Arc, a startup that launched 10 months ago with ambitions to electrify everything on the water, starting with a limited-edition $300,000 boat, has captured the attention and capital of some of the entertainment industry’s biggest stars. The startup, which closed a seed round in February led by VC firm Andreessen Horowitz, has brought on several new investors, including funds from Will Smith’s Dreamers VC, Kevin Durant and Rich Kleiman’s Thirty Five Ventures and Sean “Diddy” Combs’ Combs Enterprises.
The new investment, which co-founder and CEO Mitch Lee describes as a strategic round, pushes Arc’s total funding past $7 million. Chris Sacca’s Lowercarbon Capital and Ramtin Nami’s Abstract Ventures invested in Arc’s seed round.
“All of these people, in addition to just being world class at what they do, have a ton of experience building brands and marketing products, and generally cultivating a community,” Lee told TechCrunch in a recent interview.
In short, Combs, Durant and Smith have a sphere of influence that taps into the market that Arc is hoping to reach. The upper luxury segment, in which that first $300,000 boat sits, is not Arc’s end game, Lee explained.
Lee and former SpaceX engineer Ryan Cook co-founded Arc with a plan to develop and sell electric watercraft at various price points and use cases. The company of more than 10 people — many with long stints at SpaceX — started with the hull, Lee explained.
Even though electric boats are quieter, quicker, more reliable and less expensive to maintain, they have not scaled because of three challenges, Lee said. Historically, there hasn’t been a supply chain for batteries needed for boats, the right high-voltage electrical systems and a hull designed to accommodate the weight and volume needed for large battery packs, according to Lee.
“When we approached this we said, we are going to start with a purpose-built hull and purpose-built battery packs that are laid out in a way that makes sense if you were to just start from scratch,” Lee said, noting that the engineering talent from SpaceX has been key to developing the hull and high-voltage electrical system needed.
The company now has a working alpha prototype called the Arc One, a 24-foot aluminum boat that produces 475 horsepower and can run between 3 to 5 hours on a single charge. Arc will produce fewer than 25 Arc One boats.
The Arc One is not aesthetically finished, according to Lee, who noted the attention has been on designing the hull, electrical system and battery packs.

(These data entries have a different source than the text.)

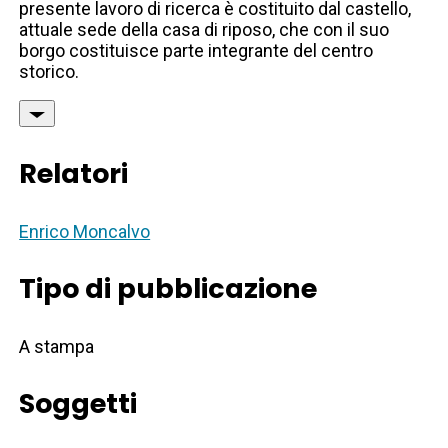
presente lavoro di ricerca è costituito dal castello,
attuale sede della casa di riposo, che con il suo
borgo costituisce parte integrante del centro
storico.
Relatori
Enrico Moncalvo
Tipo di pubblicazione
A stampa
Soggetti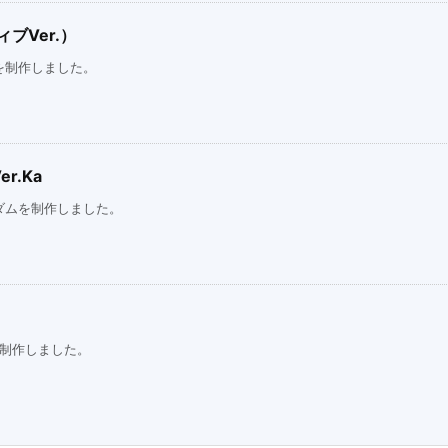
ブVer.）
を制作しました。
r.Ka
ダムを制作しました。
を制作しました。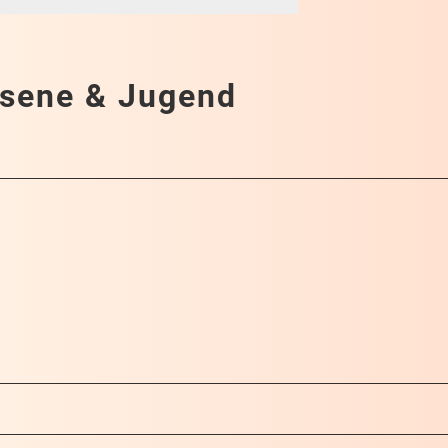
sene & Jugend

But the boat does work; the team recently took it waterskiing. Serial production of the Arc One is expected to begin next month, with the first deliveries to customers occurring early next year.
Arc’s plan is to use the funds from investors to scale its production and develop boats than can be price competitive with gas-powered ones — a strategy employed by Tesla.
“We are not planning to make very many of these, but it sets the tone for what an electric boat can be in this market and it creates a new anchor for us — pun intended,” Lee said. From there, Arc hopes to introduce and start selling a new boat by the end of 2022 that will be directly targeted at consumers in the mass watersports market. While Arc hasn’t set pricing for its next boat, it would need to be around $150,000 to $200,000 to compete with its gas-powered brethren.
The timing of that next boat will depend on the timing and amount of additional capital Arc ends up raising, Lee shared. For now, the company hopes its first boat will charge up demand for its future electric products.